## WORK INSTRUCTION
Which lines in the records below contain the word "Party"? Copy each one out.

- - -

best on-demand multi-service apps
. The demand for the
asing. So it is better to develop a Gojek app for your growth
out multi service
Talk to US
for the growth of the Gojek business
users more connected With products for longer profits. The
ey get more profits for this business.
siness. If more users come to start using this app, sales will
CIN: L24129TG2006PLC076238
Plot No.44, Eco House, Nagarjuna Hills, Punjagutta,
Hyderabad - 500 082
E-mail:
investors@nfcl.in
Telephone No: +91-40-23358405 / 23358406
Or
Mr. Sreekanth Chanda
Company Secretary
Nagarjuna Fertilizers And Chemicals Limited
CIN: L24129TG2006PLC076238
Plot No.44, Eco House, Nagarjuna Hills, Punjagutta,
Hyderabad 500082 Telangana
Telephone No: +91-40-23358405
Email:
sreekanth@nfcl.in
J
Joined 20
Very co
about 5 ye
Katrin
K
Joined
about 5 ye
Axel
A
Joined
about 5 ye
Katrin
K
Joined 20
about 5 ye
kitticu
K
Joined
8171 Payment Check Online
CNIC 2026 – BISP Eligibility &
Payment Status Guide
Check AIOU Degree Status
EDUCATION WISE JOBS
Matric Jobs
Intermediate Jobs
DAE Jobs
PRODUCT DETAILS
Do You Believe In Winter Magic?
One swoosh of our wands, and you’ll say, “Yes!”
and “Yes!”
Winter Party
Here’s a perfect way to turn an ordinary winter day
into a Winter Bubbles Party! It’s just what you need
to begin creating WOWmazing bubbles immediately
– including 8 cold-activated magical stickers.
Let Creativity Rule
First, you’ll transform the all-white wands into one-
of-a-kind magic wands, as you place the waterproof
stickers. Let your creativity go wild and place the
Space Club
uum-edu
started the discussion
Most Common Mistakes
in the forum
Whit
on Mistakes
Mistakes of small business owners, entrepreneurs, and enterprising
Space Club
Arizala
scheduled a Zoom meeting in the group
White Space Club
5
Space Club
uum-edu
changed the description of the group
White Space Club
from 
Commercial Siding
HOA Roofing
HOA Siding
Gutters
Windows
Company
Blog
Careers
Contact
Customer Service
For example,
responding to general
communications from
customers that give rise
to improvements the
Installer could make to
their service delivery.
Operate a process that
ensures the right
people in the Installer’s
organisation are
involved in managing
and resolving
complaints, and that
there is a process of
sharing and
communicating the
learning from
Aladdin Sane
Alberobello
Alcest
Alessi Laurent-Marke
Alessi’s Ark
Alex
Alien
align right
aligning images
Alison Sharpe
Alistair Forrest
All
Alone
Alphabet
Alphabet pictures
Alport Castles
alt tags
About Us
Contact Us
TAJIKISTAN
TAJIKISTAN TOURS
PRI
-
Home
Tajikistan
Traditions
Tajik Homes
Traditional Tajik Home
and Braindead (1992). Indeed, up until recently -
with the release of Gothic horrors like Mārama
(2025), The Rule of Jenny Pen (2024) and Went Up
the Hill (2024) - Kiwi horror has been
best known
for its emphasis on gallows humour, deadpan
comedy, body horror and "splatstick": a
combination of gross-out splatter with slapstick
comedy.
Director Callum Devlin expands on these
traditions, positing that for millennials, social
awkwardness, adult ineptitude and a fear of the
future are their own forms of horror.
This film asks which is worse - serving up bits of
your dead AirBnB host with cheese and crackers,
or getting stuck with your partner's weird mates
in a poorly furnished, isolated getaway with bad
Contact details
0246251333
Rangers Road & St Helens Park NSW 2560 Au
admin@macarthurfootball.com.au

- - -

## RESPONSE AREA
Winter Party
into a Winter Bubbles Party! It’s just what you need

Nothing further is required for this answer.